Provided passage ▸
────

This is not just "one class of models". This is the gain side of the gain-loss
equation needed for the estimation of ice balance in Antarctica. If that side
has an uncertainty 10 times higher than the stated result, then how can I not
be skeptical?

>That's why you have experts who know what the state of the art is, and what
to be skeptical about.

"Trust the experts" lead to the 2008 financial crisis. "Trust the experts" was
what string theorists were telling us until Lee Smolin exposed them. "Trust
the experts" is ultimately what religion is.

>skepticism is somewhat empty as a value

That's a surprising (for me at least) point of view for a scientist.

────

Entries shown ▸
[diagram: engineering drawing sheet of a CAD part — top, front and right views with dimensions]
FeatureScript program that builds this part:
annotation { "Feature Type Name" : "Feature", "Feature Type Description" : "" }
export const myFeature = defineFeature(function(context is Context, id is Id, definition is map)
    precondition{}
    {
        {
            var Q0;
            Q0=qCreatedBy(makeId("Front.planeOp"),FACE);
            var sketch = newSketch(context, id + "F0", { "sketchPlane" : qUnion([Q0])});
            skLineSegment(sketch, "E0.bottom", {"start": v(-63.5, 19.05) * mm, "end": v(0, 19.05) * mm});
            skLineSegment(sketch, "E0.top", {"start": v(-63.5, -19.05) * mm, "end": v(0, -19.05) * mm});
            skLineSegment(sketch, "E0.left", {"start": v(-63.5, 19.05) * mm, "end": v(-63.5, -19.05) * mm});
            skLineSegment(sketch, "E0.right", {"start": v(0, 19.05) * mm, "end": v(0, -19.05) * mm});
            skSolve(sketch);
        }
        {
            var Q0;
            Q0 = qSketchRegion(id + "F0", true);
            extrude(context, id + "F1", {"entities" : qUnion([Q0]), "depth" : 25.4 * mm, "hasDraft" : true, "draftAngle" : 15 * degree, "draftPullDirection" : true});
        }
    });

────

The problem ▸
Continue the forum reply about Antarctic ice-balance estimates and trusting experts, starting after its final sentence.

Expected answer ▸
I'm quite sure you wanted so say something else. Something like in your
experience, those who describe themselves as climate skeptics (I mean in what
other context do people declare themselves skeptics? I'm a skeptic about the
dark matter as well, by the way) are simply obstructionists, or ignorants, or
have a political agenda or something else. Since we are all more efficient
forming Bayesian priors to work in life with, your Bayesian prior in this case
is that "skepticism is an empty value". And that's quite fair. I happen to
agree that a large part of "climate skeptics" are quite toxic. The way the
Trump administration treats the EPA, or science in general seems quite
deranged. But that doesn't mean you can't be genuinely skeptic. In this case
skepticism has nothing to do with values.

I simply approach this debate and I use my own heuristics. I don't know any
climate scientist to use heuristics such as human character, you seem you do.
For me, I apply other heuristics, based on my day to day work with models. I
reached other conclusions so far than those that you reached.